TwinBERT: Distilling knowledge to twin-structured compressed BERT models for large-scale retrieval

Abstract: Pre-trained language models have achieved great success in a wide variety of natural language processing (NLP) tasks, while the superior performance comes with high demand in computational resources, which hinders the application in low-latency information retrieval (IR) systems. To address the problem, we present TwinBERT model, which has two improvements: 1) represent query and document separately using twin-structured encoders and 2) each encoder is a highly compressed BERT-like model with less than one third of the parameters. The former allows document embeddings to be pre-computed offline and cached in memory, which is different from BERT, where the two input sentences are concatenated and encoded together. The change saves large amount of computation time, however, it is still not sufficient for real-time retrieval considering the complexity of BERT model itself.

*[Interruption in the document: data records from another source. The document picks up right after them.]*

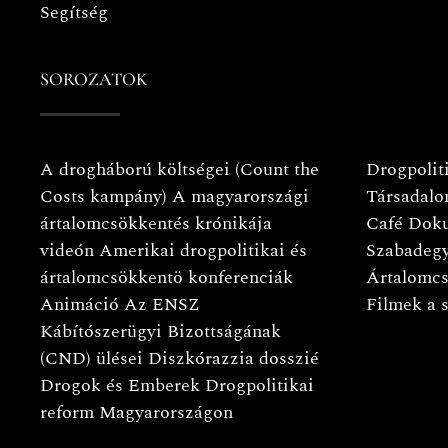
Segítség
SOROZATOK
A drogháború költségei (Count the
Drogpoliti
Costs kampány)
A magyarországi
Társadalo
ártalomcsökkentés krónikája
Café
Doku
videón
Amerikai drogpolitikai és
Szabadeg
ártalomcsökkentö konferenciák
Ártalomcs
Animáció
Az ENSZ
Filmek a 
Kábítószerügyi Bizottságának
(CND) ülései
Diszkórazzia dosszié
Drogok és Emberek
Drogpolitikai
reform Magyarországon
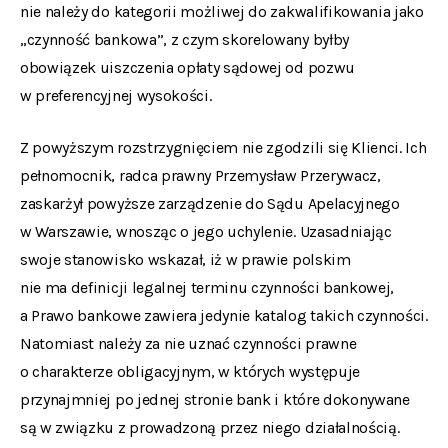
nie należy do kategorii możliwej do zakwalifikowania jako
„czynność bankowa”, z czym skorelowany byłby
obowiązek uiszczenia opłaty sądowej od pozwu
w preferencyjnej wysokości.
Z powyższym rozstrzygnięciem nie zgodzili się Klienci. Ich
pełnomocnik, radca prawny Przemysław Przerywacz,
zaskarżył powyższe zarządzenie do Sądu Apelacyjnego
w Warszawie, wnosząc o jego uchylenie. Uzasadniając
swoje stanowisko wskazał, iż w prawie polskim
nie ma definicji legalnej terminu czynności bankowej,
a Prawo bankowe zawiera jedynie katalog takich czynności.
Natomiast należy za nie uznać czynności prawne
o charakterze obligacyjnym, w których występuje
przynajmniej po jednej stronie bank i które dokonywane
są w związku z prowadzoną przez niego działalnością.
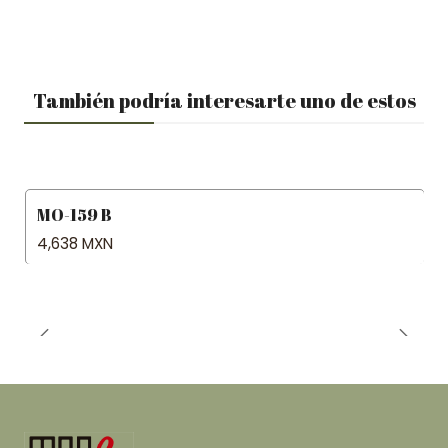
También podría interesarte uno de estos
MO-159 B
4,638 MXN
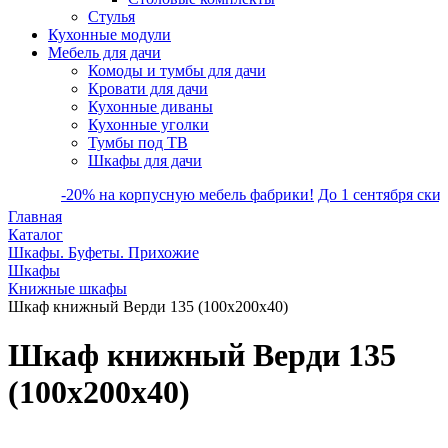
Стулья
Кухонные модули
Мебель для дачи
Комоды и тумбы для дачи
Кровати для дачи
Кухонные диваны
Кухонные уголки
Тумбы под ТВ
Шкафы для дачи
-20% на корпусную мебель фабрики!
До 1 сентября скидка на
Главная
Каталог
Шкафы. Буфеты. Прихожие
Шкафы
Книжные шкафы
Шкаф книжный Верди 135 (100х200х40)
Шкаф книжный Верди 135
(100х200х40)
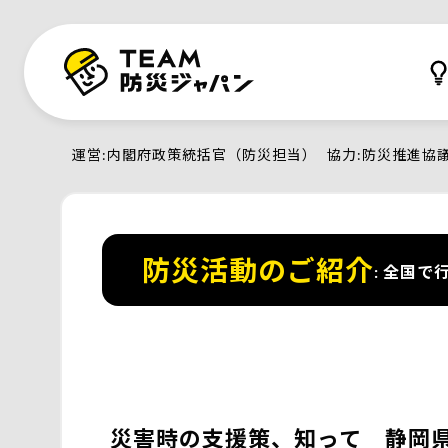
運営
内閣府政策統括官（防災担当）
協力
防災推進協
防災活動のご紹介
全国で行
災害時の支援策、知って 静岡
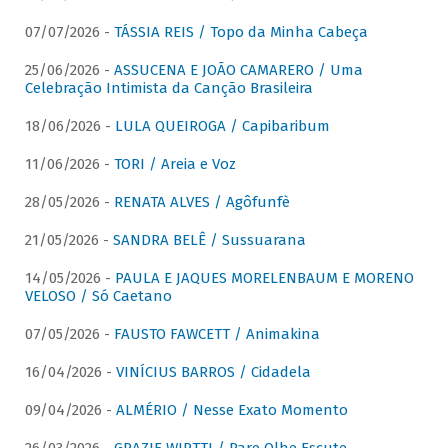
07/07/2026 -
TÁSSIA REIS / Topo da Minha Cabeça
25/06/2026 -
ASSUCENA E JOÃO CAMARERO / Uma
Celebração Intimista da Canção Brasileira
18/06/2026 -
LULA QUEIROGA / Capibaribum
11/06/2026 -
TORI / Areia e Voz
28/05/2026 -
RENATA ALVES / Agôfunfè
21/05/2026 -
SANDRA BELÊ / Sussuarana
14/05/2026 -
PAULA E JAQUES MORELENBAUM E MORENO
VELOSO / Só Caetano
07/05/2026 -
FAUSTO FAWCETT / Animakina
16/04/2026 -
VINÍCIUS BARROS / Cidadela
09/04/2026 -
ALMÉRIO / Nesse Exato Momento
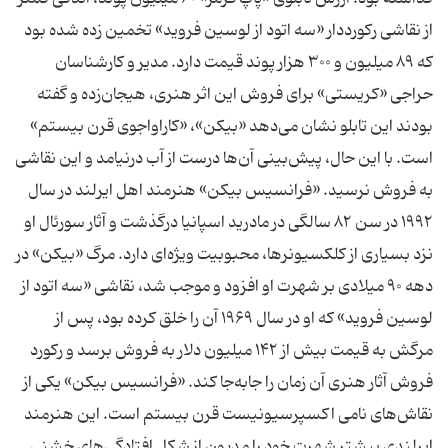
از نقاشی رکورددار «سه اتود از لوسین فروید» تخمین زده شده بود
که ۸۹ میلیون و ۳۰۰ هزار پوند قیمت دارد. مدیر و کارشناسان
حراجی «کریستی» برای فروش این اثر هنری، هیجان‌زده و گفته
بودند این تابلو نشان می‌دهد «بیکن»، «کاراواجوی قرن بیستم»
است. با این حال، پیش‌بینی آن‌ها درست از آب درنیامد و این نقاشی
به فروش نرسید. «فرانسیس بیکن» هنرمند اهل ایرلند در سال
۱۹۹۲ در سن ۸۲ سالگی در مادرید اسپانیا درگذشت و آثار سورئال او
نزد بسیاری از کلکسیونرها، محبوبیت ویژه‌ای دارد. مرگ «بیکن» در
دهه ۹۰ میلادی بر شهرت او افزود و موجب شد، نقاشی «سه اتود از
لوسین فروید» که او در سال ۱۹۶۹ آن را خلق کرده بود، پس از
مرگش به قیمت بیش از ۱۴۲ میلیون دلار به فروش برسد و رکورد
فروش آثار هنری آن زمان را جابه‌جا کند. «فرانسیس بیکن» یکی از
نقاش‌های نامی اکسپرسیونیست قرن بیستم است. این هنرمند
ایرلندی بیشتر شهرت خود را مدیون از شکل‌ افتادگی‌های خشنی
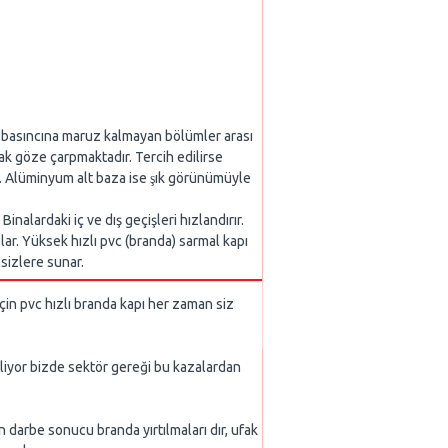
va basıncına maruz kalmayan bölümler arası
 göze çarpmaktadır. Tercih edilirse
üminyum alt baza ise şık görünümüyle
alardaki iç ve dış geçişleri hızlandırır.
ar. Yüksek hızlı pvc (branda) sarmal kapı
 sizlere sunar.
çin pvc hızlı branda kapı her zaman siz
biliyor bizde sektör gereği bu kazalardan
n darbe sonucu branda yırtılmaları dır, ufak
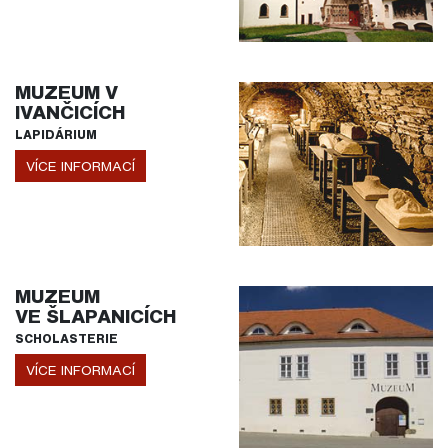
MUZEUM V
IVANČICÍCH
LAPIDÁRIUM
VÍCE INFORMACÍ
MUZEUM
VE ŠLAPANICÍCH
SCHOLASTERIE
VÍCE INFORMACÍ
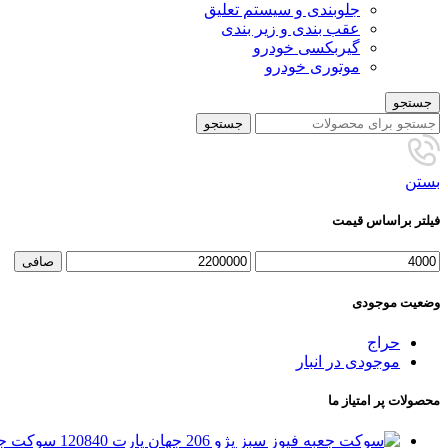
جلوبندی و سیستم تعلیق
عقب بندی و زیر بندی
گیربکسی خودرو
موتوری خودرو
جستجو
جستجو
بستن
فیلتر براساس قیمت
حداقل
حداكثر
صافی
قیمت
قيمت
وضعیت موجودی
حراج
موجودی در انبار
محصولات پر امتیاز ما
سوکت جعبه فیوز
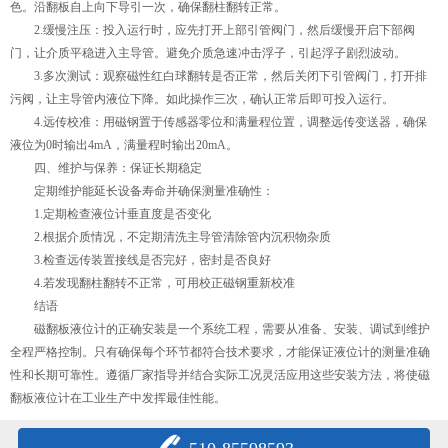
色。沿翻板自上向下导引一次，确保翻柱翻转正常。
2.缓慢注压：投入运行时，应先打开上部引管阀门，然后缓慢开启下部阀
门，让介质平稳进入主导管。避免介质急速冲击浮子，引起浮子剧烈波动。
3.多次测试：观察磁性红白球翻转是否正常，然后关闭下引管阀门，打开排
污阀，让主导管内液位下降。如此操作三次，确认正常后即可投入运行。
4.远传校准：用磁钢置于传感器零位和满量程位置，调整远传变送器，确保
液位为0时输出4mA，满量程时输出20mA。
四、维护与保养：保证长期稳定
定期维护能延长设备寿命并确保测量准确性：
1.定期检查液位计垂直度是否变化
2.根据介质情况，不定期清洗主导管清除管内沉积物杂质
3.检查远传装置接线是否完好，密封是否良好
4.若发现翻柱翻转不正常，可用校正磁钢重新校准
结语
磁翻板液位计的正确安装是一个系统工程，需要从准备、安装、调试到维护
全程严格控制。只有确保每个环节都符合技术要求，才能保证液位计的测量准确
性和长期可靠性。遵循厂家指导并结合实际工况灵活应用这些安装方法，将使磁
翻板液位计在工业生产中发挥最佳性能。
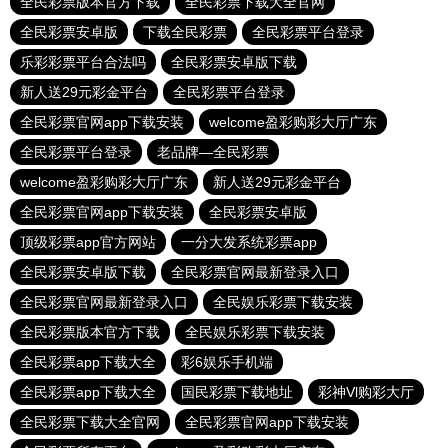
全民彩票版本官方下载
全民彩票下载大全官网
全民彩票安卓版
下载全民彩票
全民彩票平台登录
乐彩彩票平台合法吗
全民彩票安卓版下载
新人送29元彩金平台
全民彩票平台登录
全民彩票官网app下载安装
welcome盈彩购彩大厅广东
全民彩票平台登录
老品牌—全民彩票
welcome盈彩购彩大厅广东
新人送29元彩金平台
全民彩票官网app下载安装
全民彩票安卓版
顶级彩票app官方网站
一分大发系统彩票app
全民彩票安卓版下载
全民彩票官网最新登录入口
全民彩票官网最新登录入口
全民娱乐彩票下载安装
全民彩票版本官方下载
全民娱乐彩票下载安装
全民彩票app下载大全
彩6娱乐手机端
全民彩票app下载大全
国民彩票下载地址
彩神Vl购彩大厅
全民彩票下载大全官网
全民彩票官网app下载安装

To further reduce computational cost, a compressed multi-layer transformer encoder is proposed with special training strategies as a substitution of the original complex BERT encoder. Lastly, two versions of TwinBERT are developed to combine the query and keyword embeddings for retrieval and relevance tasks correspondingly. Both of them have met the real-time latency requirement and achieve close or on-par performance to BERT-Base model.The models were trained following the teacher-student framework and evaluated with data from one of the major search engines. Experimental results showed that the inference time was significantly reduced and was for the first time controlled within 20ms on CPUs while at the same time the performance gain from fine-tuned BERT-Base model was mostly retained. Integration of the models in production systems also demonstrated remarkable improvements on relevance metrics with negligible influence on latency. The models were released in 2019 with significant production impacts.